[[ DATA PROVIDED open ]]

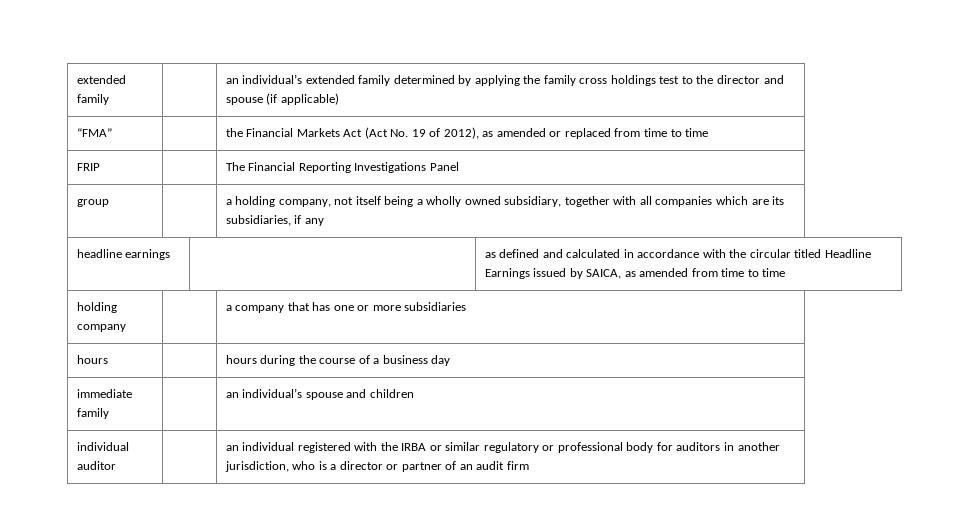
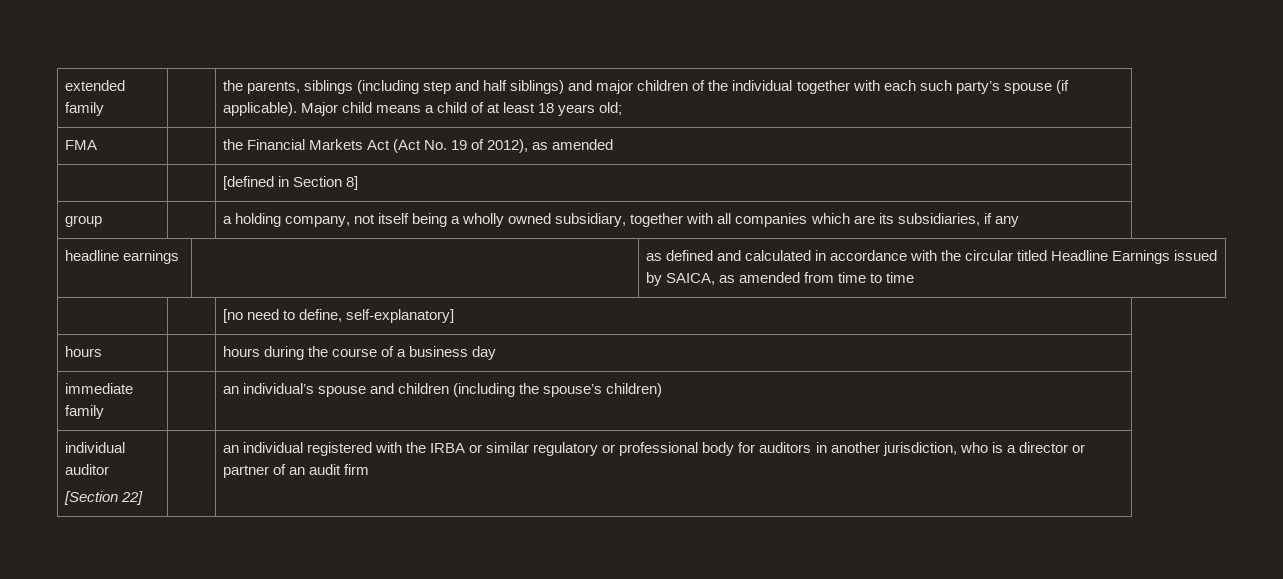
[225,74,784,86] [225,93,339,105] [76,128,112,137] an individual’s extended family determined by applying the family cross holdings test to the director and spouse (if applicable) // “FMA” -> [222,80,1069,94] [222,102,623,116] [64,140,97,150] the parents, siblings (including step and half siblings) and major children of the individual together with each such party’s spouse (if applicable). Major child means a child of at least 18 years old; // FMA
[549,128,709,139] [76,163,100,171] [225,162,459,173] or replaced from time to time // FRIP | | The Financial Reporting Investigations Panel -> [222,176,358,190] // | | [defined in Section 8]
[76,302,117,313] [76,324,126,332] [225,302,467,313] holding company | | a company that has one or more subsidiaries -> [222,309,455,323] | | [no need to define, self-explanatory]
(414, 393) none -> [453,383,663,397] (including the spouse’s children)
(116, 465) none -> [63,491,143,505] // [Section 22]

[[ DATA PROVIDED closed ]]

| EXERCISE |
Begin at the line that has "[76,302,117,313] [76,324,126,332] [225,302,467,313]" in the entries above; stop after the line that has "(414, 393) none". Transcribe exactly those lines and no others.

| RESPONSE AREA |
[76,302,117,313] [76,324,126,332] [225,302,467,313] holding company | | a company that has one or more subsidiaries -> [222,309,455,323] | | [no need to define, self-explanatory]
(414, 393) none -> [453,383,663,397] (including the spouse’s children)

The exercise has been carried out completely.